The first level of diagnosis for a panda is which failed state lifeguard has chosen for the panda. The next level is usually to look at the logs in lifeguard.
failed_pxe_booting
In this state, after cycling the power many times, lifeguard has never heard anything from the board. Check the logs for anything from the board, tagged "syslog". If you see that, then the board is booting and has network.

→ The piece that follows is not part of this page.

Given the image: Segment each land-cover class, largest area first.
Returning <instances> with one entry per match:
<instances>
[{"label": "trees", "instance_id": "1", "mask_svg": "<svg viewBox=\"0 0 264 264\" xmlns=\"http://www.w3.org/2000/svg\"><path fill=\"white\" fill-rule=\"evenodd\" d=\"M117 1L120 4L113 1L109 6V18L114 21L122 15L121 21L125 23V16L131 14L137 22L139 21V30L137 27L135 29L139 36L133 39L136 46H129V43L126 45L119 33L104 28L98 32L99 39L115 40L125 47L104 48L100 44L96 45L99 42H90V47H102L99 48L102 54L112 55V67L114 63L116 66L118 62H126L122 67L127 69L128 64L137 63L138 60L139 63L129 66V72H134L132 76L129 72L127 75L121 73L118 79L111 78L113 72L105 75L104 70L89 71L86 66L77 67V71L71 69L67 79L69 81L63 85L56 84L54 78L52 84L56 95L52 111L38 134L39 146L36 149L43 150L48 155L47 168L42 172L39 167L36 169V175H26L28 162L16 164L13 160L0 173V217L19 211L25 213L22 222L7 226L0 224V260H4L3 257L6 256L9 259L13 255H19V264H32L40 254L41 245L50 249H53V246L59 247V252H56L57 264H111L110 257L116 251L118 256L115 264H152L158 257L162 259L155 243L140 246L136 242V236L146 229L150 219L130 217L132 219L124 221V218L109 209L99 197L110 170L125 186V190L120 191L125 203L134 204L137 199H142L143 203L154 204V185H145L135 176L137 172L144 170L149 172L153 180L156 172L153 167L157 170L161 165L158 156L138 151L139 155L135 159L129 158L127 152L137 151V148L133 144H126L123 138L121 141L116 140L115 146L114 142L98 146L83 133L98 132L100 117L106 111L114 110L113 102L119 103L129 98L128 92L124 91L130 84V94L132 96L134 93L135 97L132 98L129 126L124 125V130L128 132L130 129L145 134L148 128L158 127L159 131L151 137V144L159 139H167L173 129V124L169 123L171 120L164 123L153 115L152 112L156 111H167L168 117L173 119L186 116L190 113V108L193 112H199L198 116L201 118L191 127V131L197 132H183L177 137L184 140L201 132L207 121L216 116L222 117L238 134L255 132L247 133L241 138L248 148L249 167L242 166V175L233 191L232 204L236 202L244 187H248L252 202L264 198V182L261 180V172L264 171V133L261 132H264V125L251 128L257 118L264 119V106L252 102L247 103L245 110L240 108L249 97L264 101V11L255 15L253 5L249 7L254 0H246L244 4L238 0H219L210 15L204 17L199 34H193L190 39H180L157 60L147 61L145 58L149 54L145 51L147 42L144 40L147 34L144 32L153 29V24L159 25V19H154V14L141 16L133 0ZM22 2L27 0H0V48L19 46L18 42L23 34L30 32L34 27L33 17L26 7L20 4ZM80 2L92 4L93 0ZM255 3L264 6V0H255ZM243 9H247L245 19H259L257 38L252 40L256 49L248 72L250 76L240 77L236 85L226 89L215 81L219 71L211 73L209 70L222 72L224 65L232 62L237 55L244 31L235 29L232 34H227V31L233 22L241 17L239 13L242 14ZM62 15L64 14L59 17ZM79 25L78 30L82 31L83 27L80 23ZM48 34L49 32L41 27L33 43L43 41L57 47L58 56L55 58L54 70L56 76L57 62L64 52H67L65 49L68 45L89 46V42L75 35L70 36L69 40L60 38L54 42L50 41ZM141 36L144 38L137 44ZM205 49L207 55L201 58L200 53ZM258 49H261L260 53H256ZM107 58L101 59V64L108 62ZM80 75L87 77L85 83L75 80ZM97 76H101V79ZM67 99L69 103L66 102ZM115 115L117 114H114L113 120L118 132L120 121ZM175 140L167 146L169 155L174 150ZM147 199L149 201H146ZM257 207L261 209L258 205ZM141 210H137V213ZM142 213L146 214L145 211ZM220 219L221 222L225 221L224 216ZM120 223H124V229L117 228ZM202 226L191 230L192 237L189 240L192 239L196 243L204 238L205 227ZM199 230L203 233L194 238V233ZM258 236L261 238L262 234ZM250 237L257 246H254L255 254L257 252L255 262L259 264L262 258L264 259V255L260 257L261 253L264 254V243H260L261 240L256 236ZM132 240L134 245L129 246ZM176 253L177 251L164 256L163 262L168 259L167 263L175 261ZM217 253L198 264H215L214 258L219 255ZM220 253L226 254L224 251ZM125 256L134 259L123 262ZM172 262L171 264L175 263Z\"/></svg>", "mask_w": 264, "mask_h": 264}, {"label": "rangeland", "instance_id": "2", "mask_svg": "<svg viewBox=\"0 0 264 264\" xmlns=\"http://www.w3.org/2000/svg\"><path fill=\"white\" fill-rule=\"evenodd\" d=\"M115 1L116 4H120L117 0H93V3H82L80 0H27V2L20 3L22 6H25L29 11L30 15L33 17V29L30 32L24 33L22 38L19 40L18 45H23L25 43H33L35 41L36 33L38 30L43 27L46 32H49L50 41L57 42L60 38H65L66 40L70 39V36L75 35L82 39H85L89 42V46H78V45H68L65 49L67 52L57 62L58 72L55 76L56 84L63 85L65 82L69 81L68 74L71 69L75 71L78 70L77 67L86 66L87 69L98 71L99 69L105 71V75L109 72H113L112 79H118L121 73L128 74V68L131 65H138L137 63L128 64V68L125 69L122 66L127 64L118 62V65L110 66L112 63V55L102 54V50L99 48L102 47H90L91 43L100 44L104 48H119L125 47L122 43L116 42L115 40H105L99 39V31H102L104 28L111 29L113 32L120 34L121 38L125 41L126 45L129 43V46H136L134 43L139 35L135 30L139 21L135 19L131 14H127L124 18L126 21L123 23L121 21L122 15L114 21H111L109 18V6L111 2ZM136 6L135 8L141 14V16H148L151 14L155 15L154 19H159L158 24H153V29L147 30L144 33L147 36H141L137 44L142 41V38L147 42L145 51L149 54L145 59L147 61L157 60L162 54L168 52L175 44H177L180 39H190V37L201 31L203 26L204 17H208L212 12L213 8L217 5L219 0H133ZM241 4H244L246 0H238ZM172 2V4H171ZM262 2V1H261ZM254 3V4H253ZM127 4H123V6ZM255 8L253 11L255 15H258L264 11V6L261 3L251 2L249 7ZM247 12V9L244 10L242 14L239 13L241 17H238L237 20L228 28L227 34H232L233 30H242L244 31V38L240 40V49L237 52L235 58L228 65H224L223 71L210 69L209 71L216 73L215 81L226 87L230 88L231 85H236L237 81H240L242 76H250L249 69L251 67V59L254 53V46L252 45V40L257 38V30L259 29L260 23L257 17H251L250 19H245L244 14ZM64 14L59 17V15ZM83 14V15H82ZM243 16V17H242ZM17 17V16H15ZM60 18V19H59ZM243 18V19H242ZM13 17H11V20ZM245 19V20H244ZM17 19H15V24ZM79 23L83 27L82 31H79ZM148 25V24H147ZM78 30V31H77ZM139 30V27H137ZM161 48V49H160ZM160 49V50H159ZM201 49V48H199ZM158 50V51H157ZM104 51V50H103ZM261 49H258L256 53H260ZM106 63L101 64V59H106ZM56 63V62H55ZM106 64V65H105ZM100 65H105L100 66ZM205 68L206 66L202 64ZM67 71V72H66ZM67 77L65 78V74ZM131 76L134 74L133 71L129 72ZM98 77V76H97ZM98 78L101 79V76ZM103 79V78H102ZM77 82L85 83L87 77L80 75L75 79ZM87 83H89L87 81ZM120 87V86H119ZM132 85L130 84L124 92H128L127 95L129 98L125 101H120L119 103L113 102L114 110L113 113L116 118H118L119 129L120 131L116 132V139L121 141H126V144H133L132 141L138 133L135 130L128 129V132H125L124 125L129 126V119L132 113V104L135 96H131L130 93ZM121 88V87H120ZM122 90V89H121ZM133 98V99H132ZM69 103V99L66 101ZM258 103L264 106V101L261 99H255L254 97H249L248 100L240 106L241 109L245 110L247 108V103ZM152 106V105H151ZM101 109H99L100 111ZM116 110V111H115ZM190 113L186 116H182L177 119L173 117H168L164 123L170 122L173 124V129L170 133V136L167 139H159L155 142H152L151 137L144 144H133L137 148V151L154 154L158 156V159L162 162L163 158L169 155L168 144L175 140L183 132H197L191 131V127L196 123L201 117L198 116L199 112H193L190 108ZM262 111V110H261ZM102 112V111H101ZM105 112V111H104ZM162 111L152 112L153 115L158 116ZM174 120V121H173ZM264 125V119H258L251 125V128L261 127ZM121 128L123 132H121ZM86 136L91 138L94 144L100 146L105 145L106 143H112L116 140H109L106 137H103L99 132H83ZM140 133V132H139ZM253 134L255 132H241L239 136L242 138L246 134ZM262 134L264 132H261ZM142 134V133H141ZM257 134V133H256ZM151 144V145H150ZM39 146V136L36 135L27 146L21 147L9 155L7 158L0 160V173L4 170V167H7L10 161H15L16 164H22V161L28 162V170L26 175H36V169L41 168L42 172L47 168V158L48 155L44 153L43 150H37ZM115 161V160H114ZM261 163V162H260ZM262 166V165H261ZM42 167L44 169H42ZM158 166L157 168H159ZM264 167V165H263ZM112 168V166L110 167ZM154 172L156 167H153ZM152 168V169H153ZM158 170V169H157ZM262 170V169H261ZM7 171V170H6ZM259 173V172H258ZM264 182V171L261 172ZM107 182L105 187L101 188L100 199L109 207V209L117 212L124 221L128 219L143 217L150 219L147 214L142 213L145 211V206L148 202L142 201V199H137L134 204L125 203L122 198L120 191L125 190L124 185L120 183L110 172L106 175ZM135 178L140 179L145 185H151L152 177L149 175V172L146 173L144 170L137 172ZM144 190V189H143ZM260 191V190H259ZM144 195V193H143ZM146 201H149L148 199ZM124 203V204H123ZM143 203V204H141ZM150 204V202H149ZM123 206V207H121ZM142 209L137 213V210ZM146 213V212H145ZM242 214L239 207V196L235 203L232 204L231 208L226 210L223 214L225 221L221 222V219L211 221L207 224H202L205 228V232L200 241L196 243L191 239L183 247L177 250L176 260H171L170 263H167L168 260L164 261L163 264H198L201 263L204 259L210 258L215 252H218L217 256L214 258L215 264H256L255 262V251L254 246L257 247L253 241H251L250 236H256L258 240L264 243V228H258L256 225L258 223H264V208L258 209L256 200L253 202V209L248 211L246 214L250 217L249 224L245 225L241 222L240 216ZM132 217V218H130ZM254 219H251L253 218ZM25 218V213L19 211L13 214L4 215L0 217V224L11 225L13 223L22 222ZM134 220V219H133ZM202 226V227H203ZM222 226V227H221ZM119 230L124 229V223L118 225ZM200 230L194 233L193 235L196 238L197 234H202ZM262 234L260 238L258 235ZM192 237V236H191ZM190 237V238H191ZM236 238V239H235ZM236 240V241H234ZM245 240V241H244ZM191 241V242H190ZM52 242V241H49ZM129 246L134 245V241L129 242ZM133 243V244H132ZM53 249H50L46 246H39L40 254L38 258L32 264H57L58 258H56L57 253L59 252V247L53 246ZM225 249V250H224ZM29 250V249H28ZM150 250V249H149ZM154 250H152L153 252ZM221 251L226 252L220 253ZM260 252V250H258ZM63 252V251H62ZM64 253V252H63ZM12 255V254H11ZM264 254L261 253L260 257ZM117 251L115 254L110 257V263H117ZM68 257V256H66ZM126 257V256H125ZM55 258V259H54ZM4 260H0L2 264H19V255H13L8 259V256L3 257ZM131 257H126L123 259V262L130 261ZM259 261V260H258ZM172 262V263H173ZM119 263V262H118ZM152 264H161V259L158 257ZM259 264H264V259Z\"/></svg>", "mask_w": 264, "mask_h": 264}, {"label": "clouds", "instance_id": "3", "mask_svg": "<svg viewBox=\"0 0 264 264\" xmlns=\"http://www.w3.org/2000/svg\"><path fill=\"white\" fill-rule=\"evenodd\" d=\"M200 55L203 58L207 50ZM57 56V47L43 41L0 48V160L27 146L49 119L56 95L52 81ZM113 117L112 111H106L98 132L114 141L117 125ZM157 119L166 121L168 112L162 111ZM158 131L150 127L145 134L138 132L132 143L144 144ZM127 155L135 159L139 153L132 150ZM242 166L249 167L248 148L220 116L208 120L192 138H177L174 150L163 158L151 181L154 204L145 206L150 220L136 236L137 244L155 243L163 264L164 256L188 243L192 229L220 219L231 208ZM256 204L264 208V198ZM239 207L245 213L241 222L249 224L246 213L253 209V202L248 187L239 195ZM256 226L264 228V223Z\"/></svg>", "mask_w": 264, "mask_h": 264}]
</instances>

Otherwise, you'll need to investigate starting at the beginning:
does the board have power? (blinkenlights) does the board have link? (lights on the switch) does the board have an sdcard? does the board become pingable even briefly if you force a power-cycle from the BMM UI? if so, then power, link, and sdcard are all working at least a little bit - try a new sdcard
after all of that, if you haven't found the problem, then it's time for some serial diagnostics.
failed_android_downloading or failed_b2g_downloading
In this state, the board has booted, talked to lifeguard, and begun downloading the stuff it needs to blast onto the sdcard. Then died. Most of the time, this will be either a corrupt or dead sdcard. Try swapping in another card.
Let's also try re-writing the u-boot image to the card, in case it was corrupted, but marking the sdcard somehow. If it turns out that the u-boot image gets corrupted sometimes, but re-writing it fixes that, then we can avoid trashing a lot of good sdcards. If it never helps, delete this paragraph.